Toutes ces belles médailles, il faut continuer à en gagner. Tretiak rit : « Le président Poutine a commencé à jouer au hockey à 60 ans. Heureusement, c’est un athlète et il a progressé rapidement. C’est important pour notre hockey que le président du pays soit amoureux de notre sport. Avant M. Poutine, le président Boris Eltsine jouait au tennis. Tout le monde s’était mis au tennis », raconte-t-il en riant.
TELLEMENT À FAIRE
Et Poutine a donné un mandat clair à Tretiak. Que le hockey russe redevienne aussi grand que le hockey soviétique. Mais les temps ont changé dramatiquement, dit-il, et les besoins sont criants.
« Nous manquons d’arénas. La Finlande a 240 arénas, la Suède 340, le Canada 3000 arénas et 600 000 joueurs. Et nous en Russie, nous n’en avons que 514. Aussi, le président Poutine a lancé un vaste programme pour qu’on puisse construire des arénas et permettre à nos jeunes de se développer », explique Tretiak avec détermination dans la voix et le regard.
Tant à faire dans un pays si vaste. Tant à faire avec une économie florissante à Moscou, mais languissante dans le reste de ce pays qui s’étend comme un continent.
Je l’ai expliqué la semaine dernière. La fédération coordonne tous ces programmes et supervise toutes les équipes nationales.
L’ORDRE DU CANADA
Pas possible de passer une heure et demie avec Vladislav Tretiak sans parler de ses plus grands moments.
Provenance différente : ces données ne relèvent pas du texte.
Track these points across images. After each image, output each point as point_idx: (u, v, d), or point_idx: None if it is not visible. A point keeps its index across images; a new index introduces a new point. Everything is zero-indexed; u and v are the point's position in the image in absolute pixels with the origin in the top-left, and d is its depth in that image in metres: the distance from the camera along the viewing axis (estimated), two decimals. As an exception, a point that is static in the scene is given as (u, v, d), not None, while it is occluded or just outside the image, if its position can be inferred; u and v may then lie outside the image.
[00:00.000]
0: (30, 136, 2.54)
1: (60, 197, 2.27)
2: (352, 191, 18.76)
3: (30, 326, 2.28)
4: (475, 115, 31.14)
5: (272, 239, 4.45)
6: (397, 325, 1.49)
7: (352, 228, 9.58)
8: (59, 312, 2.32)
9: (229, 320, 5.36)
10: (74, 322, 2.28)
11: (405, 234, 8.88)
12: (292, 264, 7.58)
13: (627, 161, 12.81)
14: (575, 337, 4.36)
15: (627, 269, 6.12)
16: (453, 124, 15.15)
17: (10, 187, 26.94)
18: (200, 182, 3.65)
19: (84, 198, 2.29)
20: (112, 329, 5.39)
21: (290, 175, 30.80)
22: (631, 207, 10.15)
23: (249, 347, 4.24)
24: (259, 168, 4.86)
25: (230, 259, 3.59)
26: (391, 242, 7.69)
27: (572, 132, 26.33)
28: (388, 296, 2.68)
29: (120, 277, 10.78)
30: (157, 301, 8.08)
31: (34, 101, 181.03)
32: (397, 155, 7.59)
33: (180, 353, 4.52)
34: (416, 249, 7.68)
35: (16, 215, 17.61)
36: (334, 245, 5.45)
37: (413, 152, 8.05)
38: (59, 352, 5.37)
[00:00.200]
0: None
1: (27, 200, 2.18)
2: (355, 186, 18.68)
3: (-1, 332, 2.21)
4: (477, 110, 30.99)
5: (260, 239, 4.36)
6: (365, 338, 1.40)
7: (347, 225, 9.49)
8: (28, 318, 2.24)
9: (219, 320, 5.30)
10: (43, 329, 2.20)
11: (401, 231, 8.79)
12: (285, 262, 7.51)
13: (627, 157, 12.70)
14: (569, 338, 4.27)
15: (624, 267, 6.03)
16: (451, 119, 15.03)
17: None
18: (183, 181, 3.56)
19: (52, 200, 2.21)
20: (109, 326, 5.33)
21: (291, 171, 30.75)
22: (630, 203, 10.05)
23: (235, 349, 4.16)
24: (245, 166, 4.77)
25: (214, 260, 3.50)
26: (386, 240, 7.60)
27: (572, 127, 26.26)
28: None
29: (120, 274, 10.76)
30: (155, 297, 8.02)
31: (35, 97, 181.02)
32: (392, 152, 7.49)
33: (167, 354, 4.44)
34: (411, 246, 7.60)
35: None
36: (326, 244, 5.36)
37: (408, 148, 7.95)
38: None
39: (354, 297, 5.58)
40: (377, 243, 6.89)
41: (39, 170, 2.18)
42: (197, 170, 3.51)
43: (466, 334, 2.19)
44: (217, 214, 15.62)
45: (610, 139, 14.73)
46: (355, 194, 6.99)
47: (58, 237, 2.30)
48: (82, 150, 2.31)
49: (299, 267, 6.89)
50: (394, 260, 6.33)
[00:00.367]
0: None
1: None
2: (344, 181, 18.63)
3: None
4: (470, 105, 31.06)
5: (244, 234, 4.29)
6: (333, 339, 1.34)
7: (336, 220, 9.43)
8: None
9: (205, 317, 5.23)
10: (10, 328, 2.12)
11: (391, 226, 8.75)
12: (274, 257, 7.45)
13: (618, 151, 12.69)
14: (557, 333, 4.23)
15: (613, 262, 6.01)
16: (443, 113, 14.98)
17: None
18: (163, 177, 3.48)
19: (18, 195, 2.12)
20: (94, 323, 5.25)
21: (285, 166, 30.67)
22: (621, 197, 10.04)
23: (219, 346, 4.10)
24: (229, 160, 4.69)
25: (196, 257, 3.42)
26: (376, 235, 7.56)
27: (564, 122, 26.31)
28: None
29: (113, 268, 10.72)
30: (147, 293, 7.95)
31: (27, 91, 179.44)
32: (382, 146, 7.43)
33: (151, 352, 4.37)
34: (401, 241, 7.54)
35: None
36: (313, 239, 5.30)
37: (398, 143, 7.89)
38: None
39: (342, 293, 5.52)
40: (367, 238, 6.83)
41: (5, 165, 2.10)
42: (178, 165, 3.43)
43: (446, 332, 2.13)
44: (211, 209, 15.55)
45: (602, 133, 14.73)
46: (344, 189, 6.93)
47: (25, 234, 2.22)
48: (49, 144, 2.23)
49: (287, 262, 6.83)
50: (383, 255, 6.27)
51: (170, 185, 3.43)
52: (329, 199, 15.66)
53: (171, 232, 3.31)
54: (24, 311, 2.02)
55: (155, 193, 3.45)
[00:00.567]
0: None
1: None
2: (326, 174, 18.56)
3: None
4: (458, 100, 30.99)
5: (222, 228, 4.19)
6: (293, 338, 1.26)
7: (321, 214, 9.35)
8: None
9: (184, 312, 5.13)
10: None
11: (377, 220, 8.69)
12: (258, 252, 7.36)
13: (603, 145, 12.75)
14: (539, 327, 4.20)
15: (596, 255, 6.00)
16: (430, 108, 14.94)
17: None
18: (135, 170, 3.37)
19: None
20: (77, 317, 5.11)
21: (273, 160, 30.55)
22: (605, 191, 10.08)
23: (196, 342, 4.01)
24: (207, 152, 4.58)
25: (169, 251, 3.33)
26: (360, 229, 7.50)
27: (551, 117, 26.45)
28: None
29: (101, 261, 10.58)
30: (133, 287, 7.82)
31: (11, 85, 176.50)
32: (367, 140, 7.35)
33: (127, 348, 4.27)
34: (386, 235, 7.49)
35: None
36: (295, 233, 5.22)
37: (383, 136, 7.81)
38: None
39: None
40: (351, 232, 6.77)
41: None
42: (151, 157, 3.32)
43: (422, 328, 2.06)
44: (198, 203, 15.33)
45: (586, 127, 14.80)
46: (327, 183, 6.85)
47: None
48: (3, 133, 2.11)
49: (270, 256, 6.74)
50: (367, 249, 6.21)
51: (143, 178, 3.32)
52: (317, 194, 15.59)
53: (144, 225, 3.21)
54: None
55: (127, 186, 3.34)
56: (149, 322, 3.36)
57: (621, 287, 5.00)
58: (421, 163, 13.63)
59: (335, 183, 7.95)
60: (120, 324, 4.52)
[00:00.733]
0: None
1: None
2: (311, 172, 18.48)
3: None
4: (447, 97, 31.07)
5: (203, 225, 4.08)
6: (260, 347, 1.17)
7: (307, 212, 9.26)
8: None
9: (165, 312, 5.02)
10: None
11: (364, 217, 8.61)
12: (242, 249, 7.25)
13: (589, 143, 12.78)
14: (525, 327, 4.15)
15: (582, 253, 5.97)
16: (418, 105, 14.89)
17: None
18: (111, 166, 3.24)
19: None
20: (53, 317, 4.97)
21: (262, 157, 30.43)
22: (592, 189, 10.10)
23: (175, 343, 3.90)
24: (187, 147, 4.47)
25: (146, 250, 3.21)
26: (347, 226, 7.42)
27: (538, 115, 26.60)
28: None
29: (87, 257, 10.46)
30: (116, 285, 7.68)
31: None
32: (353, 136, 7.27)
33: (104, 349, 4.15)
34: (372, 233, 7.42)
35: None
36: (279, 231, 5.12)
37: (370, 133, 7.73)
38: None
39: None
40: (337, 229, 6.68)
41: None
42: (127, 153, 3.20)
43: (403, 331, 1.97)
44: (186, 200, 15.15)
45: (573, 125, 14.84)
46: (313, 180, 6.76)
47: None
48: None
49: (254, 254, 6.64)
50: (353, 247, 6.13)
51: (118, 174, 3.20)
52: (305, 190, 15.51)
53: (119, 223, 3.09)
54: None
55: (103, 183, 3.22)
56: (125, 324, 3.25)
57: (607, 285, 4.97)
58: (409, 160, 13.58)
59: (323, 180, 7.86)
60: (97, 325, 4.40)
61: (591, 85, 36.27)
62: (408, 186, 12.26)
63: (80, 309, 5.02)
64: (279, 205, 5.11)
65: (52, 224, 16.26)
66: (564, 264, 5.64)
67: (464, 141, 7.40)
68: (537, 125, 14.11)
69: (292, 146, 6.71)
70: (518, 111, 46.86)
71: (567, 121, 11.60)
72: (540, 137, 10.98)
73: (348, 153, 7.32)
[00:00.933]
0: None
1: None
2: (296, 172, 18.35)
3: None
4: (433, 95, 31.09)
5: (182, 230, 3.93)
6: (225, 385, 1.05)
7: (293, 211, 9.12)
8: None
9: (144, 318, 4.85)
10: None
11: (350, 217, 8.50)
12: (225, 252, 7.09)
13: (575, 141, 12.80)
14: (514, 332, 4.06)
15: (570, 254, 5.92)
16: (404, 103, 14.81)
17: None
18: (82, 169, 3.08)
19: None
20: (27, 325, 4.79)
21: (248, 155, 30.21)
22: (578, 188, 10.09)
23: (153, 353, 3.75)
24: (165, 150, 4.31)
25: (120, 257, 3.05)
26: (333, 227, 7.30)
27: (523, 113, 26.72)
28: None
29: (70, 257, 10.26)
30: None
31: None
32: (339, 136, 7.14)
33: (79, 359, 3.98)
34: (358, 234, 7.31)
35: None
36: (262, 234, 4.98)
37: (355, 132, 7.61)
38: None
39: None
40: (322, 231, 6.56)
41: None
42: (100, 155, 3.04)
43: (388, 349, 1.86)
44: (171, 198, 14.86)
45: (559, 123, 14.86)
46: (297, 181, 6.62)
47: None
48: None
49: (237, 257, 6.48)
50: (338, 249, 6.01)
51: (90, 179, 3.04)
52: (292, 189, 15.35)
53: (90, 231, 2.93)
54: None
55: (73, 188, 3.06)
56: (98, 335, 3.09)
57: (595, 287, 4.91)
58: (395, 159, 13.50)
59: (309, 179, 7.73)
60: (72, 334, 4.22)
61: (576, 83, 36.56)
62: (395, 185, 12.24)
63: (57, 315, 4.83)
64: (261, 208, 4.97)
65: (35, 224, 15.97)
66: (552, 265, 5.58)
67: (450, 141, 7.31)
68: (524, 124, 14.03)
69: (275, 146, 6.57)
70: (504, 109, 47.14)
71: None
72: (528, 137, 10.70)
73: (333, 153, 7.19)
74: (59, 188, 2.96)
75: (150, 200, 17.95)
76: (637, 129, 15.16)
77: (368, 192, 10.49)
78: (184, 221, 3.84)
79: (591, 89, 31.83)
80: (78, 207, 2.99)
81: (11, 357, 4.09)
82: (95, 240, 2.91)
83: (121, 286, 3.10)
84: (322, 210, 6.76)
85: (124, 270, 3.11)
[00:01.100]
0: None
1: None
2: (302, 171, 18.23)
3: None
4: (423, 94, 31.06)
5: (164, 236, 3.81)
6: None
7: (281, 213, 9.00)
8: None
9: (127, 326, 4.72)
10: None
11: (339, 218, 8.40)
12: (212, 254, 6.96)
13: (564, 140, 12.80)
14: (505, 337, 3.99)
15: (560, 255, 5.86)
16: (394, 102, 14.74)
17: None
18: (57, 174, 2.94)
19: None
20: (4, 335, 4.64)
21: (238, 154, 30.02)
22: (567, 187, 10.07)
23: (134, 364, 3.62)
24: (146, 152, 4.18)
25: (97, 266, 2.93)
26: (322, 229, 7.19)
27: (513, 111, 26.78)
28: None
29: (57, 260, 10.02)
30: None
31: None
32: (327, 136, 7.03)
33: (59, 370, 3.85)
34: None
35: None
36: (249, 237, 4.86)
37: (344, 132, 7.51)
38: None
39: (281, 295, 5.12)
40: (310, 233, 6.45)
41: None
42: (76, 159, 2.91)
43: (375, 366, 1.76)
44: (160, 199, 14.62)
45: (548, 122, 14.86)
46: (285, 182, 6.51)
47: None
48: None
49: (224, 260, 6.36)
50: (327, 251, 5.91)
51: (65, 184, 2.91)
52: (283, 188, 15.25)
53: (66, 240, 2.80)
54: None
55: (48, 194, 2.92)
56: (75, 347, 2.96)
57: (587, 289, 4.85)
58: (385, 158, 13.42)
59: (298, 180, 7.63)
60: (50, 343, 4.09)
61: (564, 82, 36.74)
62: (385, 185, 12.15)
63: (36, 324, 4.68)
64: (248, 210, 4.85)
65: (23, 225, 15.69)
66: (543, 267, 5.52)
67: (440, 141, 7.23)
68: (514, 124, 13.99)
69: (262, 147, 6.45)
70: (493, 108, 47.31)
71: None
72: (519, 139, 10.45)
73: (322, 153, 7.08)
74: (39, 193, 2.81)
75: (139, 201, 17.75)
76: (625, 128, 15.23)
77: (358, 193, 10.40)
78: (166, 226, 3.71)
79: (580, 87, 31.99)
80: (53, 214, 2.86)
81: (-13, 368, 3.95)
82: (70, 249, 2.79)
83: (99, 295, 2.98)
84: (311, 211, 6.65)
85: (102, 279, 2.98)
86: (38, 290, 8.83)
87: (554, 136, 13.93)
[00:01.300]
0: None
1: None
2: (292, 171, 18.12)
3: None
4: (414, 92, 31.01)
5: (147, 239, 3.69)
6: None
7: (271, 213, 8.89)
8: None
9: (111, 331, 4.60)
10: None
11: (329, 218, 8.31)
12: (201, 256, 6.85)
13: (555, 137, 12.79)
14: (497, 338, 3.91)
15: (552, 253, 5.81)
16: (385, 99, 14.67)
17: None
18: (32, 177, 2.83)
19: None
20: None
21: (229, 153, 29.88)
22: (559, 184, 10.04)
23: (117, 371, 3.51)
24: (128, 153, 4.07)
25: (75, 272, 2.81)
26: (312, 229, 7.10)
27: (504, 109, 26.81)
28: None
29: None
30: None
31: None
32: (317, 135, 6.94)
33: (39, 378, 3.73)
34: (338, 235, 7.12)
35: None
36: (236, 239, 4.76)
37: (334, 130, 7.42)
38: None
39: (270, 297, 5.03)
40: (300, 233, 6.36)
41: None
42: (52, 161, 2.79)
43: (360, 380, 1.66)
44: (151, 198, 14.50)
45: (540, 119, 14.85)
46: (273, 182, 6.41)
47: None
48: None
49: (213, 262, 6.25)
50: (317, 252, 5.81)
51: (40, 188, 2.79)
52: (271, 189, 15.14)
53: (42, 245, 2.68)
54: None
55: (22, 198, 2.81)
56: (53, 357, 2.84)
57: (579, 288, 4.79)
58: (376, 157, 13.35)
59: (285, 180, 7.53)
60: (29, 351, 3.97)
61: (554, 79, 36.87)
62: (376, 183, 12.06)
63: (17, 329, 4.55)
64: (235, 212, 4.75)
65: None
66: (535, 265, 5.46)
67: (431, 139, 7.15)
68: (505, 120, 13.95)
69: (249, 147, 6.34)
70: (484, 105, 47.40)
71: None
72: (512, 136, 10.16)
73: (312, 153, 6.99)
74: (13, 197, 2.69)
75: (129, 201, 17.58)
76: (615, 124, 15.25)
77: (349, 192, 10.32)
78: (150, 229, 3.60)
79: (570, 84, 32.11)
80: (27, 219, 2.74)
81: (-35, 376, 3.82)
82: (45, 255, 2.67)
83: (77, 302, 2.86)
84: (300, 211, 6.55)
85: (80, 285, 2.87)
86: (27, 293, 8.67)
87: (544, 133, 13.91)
« Notre victoire de 7-3 au Forum en 1972 lors du premier match de la Série du siècle. Puis, le 3-3 du 31 décembre 1975 au Forum. La plus belle partie de hockey jamais disputée. L’ovation aux sportifs après la rencontre avec Peter Mahovlich et Yvan Cournoyer au centre de la glace. Et la victoire de la médaille d’or aux Jeux de 1976 à Innsbruck. Mais il y en a tellement… comme la victoire de 6-0 au Madison Square Garden à New York, la victoire de 8-1 contre le Canada au Forum en 1981 », dit-il avec le sourire.
Puis, il a parlé de Martin Brodeur. Abondamment et avec chaleur : « Le meilleur au Canada. Stable, concentré, grand et fort. En plus, je l’ai connu à mon école de hockey à Brossard quand il était tout jeune ». – Meilleur que Patrick Roy ? – Patrick n’a pas gagné de médaille aux Jeux olympiques.
Et il ajoute, mais pour taquiner le bouillant Casseau : « Quand Serge Savard et le ministre des Sports canadien sont venus me rencontrer à Sarajevo pour que je vienne jouer avec le Canadien, j’étais d’accord. C’était en 1984. Si j’avais été là, Patrick aurait commencé plus tard dans la Ligue nationale », lance Tretiak à la blague.
Il poursuit avec le sourire : « Je n’ai pas gagné la coupe Stanley. Mais je suis le seul Russe à avoir été reçu membre de l’ordre du Canada. Pas mal pour un gars qui vous a souvent battus. »
Mais c’était dit dans la bonne humeur.